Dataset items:
____________________
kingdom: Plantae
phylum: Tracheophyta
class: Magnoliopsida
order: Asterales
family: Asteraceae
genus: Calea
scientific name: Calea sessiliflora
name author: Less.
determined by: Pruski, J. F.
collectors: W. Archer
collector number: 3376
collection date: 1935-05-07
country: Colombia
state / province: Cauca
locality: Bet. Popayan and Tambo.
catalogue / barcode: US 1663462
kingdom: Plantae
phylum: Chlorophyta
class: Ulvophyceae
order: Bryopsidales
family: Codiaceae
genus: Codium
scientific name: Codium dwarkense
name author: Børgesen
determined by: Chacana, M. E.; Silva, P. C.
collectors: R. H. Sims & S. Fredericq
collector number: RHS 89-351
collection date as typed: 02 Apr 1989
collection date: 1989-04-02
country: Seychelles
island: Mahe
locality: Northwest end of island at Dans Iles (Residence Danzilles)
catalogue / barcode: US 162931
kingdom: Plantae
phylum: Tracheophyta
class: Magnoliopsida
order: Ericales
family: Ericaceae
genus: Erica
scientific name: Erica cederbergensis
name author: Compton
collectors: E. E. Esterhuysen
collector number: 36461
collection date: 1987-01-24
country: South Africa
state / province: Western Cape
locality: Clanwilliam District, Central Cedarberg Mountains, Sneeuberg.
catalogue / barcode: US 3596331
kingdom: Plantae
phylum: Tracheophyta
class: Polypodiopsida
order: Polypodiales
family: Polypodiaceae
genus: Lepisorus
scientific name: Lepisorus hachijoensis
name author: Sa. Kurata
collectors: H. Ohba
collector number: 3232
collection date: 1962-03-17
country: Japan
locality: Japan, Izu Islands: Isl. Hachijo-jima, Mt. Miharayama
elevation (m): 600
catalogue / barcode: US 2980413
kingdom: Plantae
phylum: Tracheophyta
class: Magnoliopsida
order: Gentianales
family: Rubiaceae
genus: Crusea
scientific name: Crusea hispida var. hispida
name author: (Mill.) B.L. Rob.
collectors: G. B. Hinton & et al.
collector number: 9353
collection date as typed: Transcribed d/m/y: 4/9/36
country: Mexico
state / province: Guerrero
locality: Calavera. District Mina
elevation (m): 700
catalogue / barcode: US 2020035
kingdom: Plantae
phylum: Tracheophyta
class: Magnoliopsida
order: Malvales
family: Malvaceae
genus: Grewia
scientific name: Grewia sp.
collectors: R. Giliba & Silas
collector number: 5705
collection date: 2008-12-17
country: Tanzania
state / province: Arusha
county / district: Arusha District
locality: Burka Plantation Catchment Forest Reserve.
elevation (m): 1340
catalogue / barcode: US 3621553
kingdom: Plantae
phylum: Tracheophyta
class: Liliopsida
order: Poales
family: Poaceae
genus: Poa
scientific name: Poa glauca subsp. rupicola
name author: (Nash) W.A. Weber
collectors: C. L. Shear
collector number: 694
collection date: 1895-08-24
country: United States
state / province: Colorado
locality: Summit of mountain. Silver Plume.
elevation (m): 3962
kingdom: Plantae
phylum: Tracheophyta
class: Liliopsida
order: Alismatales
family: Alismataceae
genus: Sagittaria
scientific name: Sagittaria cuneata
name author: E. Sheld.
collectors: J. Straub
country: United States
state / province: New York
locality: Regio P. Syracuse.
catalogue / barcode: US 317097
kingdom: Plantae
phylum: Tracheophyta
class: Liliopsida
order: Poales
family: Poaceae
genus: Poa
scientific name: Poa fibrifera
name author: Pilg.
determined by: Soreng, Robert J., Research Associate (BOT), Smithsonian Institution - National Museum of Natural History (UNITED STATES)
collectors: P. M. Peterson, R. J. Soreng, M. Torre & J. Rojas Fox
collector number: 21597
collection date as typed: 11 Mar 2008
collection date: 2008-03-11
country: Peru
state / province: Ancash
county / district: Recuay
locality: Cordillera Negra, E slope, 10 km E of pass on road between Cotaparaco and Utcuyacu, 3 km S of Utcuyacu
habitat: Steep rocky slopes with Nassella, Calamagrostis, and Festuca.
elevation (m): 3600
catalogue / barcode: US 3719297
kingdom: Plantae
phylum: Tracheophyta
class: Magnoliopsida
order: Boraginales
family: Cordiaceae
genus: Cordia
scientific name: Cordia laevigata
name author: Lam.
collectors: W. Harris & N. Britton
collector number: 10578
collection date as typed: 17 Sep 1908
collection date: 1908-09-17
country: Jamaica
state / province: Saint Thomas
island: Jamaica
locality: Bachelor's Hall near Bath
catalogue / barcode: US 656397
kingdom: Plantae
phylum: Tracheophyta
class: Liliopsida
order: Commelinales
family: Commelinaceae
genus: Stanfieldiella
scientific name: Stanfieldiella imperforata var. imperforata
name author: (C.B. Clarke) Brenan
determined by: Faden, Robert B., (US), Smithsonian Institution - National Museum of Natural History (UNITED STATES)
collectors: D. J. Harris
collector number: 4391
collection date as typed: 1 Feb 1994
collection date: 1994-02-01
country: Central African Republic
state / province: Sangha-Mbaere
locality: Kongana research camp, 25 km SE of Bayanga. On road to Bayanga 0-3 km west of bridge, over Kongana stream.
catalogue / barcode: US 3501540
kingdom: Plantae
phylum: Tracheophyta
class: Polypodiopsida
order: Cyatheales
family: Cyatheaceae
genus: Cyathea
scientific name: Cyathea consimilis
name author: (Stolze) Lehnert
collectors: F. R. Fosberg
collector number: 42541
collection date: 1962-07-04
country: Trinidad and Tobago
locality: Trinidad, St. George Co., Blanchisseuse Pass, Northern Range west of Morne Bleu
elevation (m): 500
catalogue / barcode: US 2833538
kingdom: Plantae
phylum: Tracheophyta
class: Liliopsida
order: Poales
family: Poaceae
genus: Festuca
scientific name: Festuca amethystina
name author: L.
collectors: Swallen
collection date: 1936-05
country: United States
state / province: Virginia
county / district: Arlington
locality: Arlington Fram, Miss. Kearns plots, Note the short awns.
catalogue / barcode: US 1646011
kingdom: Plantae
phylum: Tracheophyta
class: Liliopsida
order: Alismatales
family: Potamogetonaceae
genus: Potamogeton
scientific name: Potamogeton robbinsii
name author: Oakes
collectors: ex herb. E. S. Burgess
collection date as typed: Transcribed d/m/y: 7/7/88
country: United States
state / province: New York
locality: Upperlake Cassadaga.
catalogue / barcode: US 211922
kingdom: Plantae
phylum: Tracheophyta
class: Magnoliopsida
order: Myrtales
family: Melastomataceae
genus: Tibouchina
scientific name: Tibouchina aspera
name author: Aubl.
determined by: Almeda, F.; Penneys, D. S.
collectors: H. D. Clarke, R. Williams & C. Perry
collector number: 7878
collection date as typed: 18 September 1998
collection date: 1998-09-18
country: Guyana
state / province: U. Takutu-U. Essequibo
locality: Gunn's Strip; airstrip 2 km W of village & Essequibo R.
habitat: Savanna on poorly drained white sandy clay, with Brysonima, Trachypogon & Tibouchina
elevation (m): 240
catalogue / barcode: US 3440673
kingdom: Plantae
____________________
Edit all the records above so that every "locality" becomes "site", changing nothing else.

kingdom: Plantae
phylum: Tracheophyta
class: Magnoliopsida
order: Asterales
family: Asteraceae
genus: Calea
scientific name: Calea sessiliflora
name author: Less.
determined by: Pruski, J. F.
collectors: W. Archer
collector number: 3376
collection date: 1935-05-07
country: Colombia
state / province: Cauca
site: Bet. Popayan and Tambo.
catalogue / barcode: US 1663462
kingdom: Plantae
phylum: Chlorophyta
class: Ulvophyceae
order: Bryopsidales
family: Codiaceae
genus: Codium
scientific name: Codium dwarkense
name author: Børgesen
determined by: Chacana, M. E.; Silva, P. C.
collectors: R. H. Sims & S. Fredericq
collector number: RHS 89-351
collection date as typed: 02 Apr 1989
collection date: 1989-04-02
country: Seychelles
island: Mahe
site: Northwest end of island at Dans Iles (Residence Danzilles)
catalogue / barcode: US 162931
kingdom: Plantae
phylum: Tracheophyta
class: Magnoliopsida
order: Ericales
family: Ericaceae
genus: Erica
scientific name: Erica cederbergensis
name author: Compton
collectors: E. E. Esterhuysen
collector number: 36461
collection date: 1987-01-24
country: South Africa
state / province: Western Cape
site: Clanwilliam District, Central Cedarberg Mountains, Sneeuberg.
catalogue / barcode: US 3596331
kingdom: Plantae
phylum: Tracheophyta
class: Polypodiopsida
order: Polypodiales
family: Polypodiaceae
genus: Lepisorus
scientific name: Lepisorus hachijoensis
name author: Sa. Kurata
collectors: H. Ohba
collector number: 3232
collection date: 1962-03-17
country: Japan
site: Japan, Izu Islands: Isl. Hachijo-jima, Mt. Miharayama
elevation (m): 600
catalogue / barcode: US 2980413
kingdom: Plantae
phylum: Tracheophyta
class: Magnoliopsida
order: Gentianales
family: Rubiaceae
genus: Crusea
scientific name: Crusea hispida var. hispida
name author: (Mill.) B.L. Rob.
collectors: G. B. Hinton & et al.
collector number: 9353
collection date as typed: Transcribed d/m/y: 4/9/36
country: Mexico
state / province: Guerrero
site: Calavera. District Mina
elevation (m): 700
catalogue / barcode: US 2020035
kingdom: Plantae
phylum: Tracheophyta
class: Magnoliopsida
order: Malvales
family: Malvaceae
genus: Grewia
scientific name: Grewia sp.
collectors: R. Giliba & Silas
collector number: 5705
collection date: 2008-12-17
country: Tanzania
state / province: Arusha
county / district: Arusha District
site: Burka Plantation Catchment Forest Reserve.
elevation (m): 1340
catalogue / barcode: US 3621553
kingdom: Plantae
phylum: Tracheophyta
class: Liliopsida
order: Poales
family: Poaceae
genus: Poa
scientific name: Poa glauca subsp. rupicola
name author: (Nash) W.A. Weber
collectors: C. L. Shear
collector number: 694
collection date: 1895-08-24
country: United States
state / province: Colorado
site: Summit of mountain. Silver Plume.
elevation (m): 3962
kingdom: Plantae
phylum: Tracheophyta
class: Liliopsida
order: Alismatales
family: Alismataceae
genus: Sagittaria
scientific name: Sagittaria cuneata
name author: E. Sheld.
collectors: J. Straub
country: United States
state / province: New York
site: Regio P. Syracuse.
catalogue / barcode: US 317097
kingdom: Plantae
phylum: Tracheophyta
class: Liliopsida
order: Poales
family: Poaceae
genus: Poa
scientific name: Poa fibrifera
name author: Pilg.
determined by: Soreng, Robert J., Research Associate (BOT), Smithsonian Institution - National Museum of Natural History (UNITED STATES)
collectors: P. M. Peterson, R. J. Soreng, M. Torre & J. Rojas Fox
collector number: 21597
collection date as typed: 11 Mar 2008
collection date: 2008-03-11
country: Peru
state / province: Ancash
county / district: Recuay
site: Cordillera Negra, E slope, 10 km E of pass on road between Cotaparaco and Utcuyacu, 3 km S of Utcuyacu
habitat: Steep rocky slopes with Nassella, Calamagrostis, and Festuca.
elevation (m): 3600
catalogue / barcode: US 3719297
kingdom: Plantae
phylum: Tracheophyta
class: Magnoliopsida
order: Boraginales
family: Cordiaceae
genus: Cordia
scientific name: Cordia laevigata
name author: Lam.
collectors: W. Harris & N. Britton
collector number: 10578
collection date as typed: 17 Sep 1908
collection date: 1908-09-17
country: Jamaica
state / province: Saint Thomas
island: Jamaica
site: Bachelor's Hall near Bath
catalogue / barcode: US 656397
kingdom: Plantae
phylum: Tracheophyta
class: Liliopsida
order: Commelinales
family: Commelinaceae
genus: Stanfieldiella
scientific name: Stanfieldiella imperforata var. imperforata
name author: (C.B. Clarke) Brenan
determined by: Faden, Robert B., (US), Smithsonian Institution - National Museum of Natural History (UNITED STATES)
collectors: D. J. Harris
collector number: 4391
collection date as typed: 1 Feb 1994
collection date: 1994-02-01
country: Central African Republic
state / province: Sangha-Mbaere
site: Kongana research camp, 25 km SE of Bayanga. On road to Bayanga 0-3 km west of bridge, over Kongana stream.
catalogue / barcode: US 3501540
kingdom: Plantae
phylum: Tracheophyta
class: Polypodiopsida
order: Cyatheales
family: Cyatheaceae
genus: Cyathea
scientific name: Cyathea consimilis
name author: (Stolze) Lehnert
collectors: F. R. Fosberg
collector number: 42541
collection date: 1962-07-04
country: Trinidad and Tobago
site: Trinidad, St. George Co., Blanchisseuse Pass, Northern Range west of Morne Bleu
elevation (m): 500
catalogue / barcode: US 2833538
kingdom: Plantae
phylum: Tracheophyta
class: Liliopsida
order: Poales
family: Poaceae
genus: Festuca
scientific name: Festuca amethystina
name author: L.
collectors: Swallen
collection date: 1936-05
country: United States
state / province: Virginia
county / district: Arlington
site: Arlington Fram, Miss. Kearns plots, Note the short awns.
catalogue / barcode: US 1646011
kingdom: Plantae
phylum: Tracheophyta
class: Liliopsida
order: Alismatales
family: Potamogetonaceae
genus: Potamogeton
scientific name: Potamogeton robbinsii
name author: Oakes
collectors: ex herb. E. S. Burgess
collection date as typed: Transcribed d/m/y: 7/7/88
country: United States
state / province: New York
site: Upperlake Cassadaga.
catalogue / barcode: US 211922
kingdom: Plantae
phylum: Tracheophyta
class: Magnoliopsida
order: Myrtales
family: Melastomataceae
genus: Tibouchina
scientific name: Tibouchina aspera
name author: Aubl.
determined by: Almeda, F.; Penneys, D. S.
collectors: H. D. Clarke, R. Williams & C. Perry
collector number: 7878
collection date as typed: 18 September 1998
collection date: 1998-09-18
country: Guyana
state / province: U. Takutu-U. Essequibo
site: Gunn's Strip; airstrip 2 km W of village & Essequibo R.
habitat: Savanna on poorly drained white sandy clay, with Brysonima, Trachypogon & Tibouchina
elevation (m): 240
catalogue / barcode: US 3440673
kingdom: Plantae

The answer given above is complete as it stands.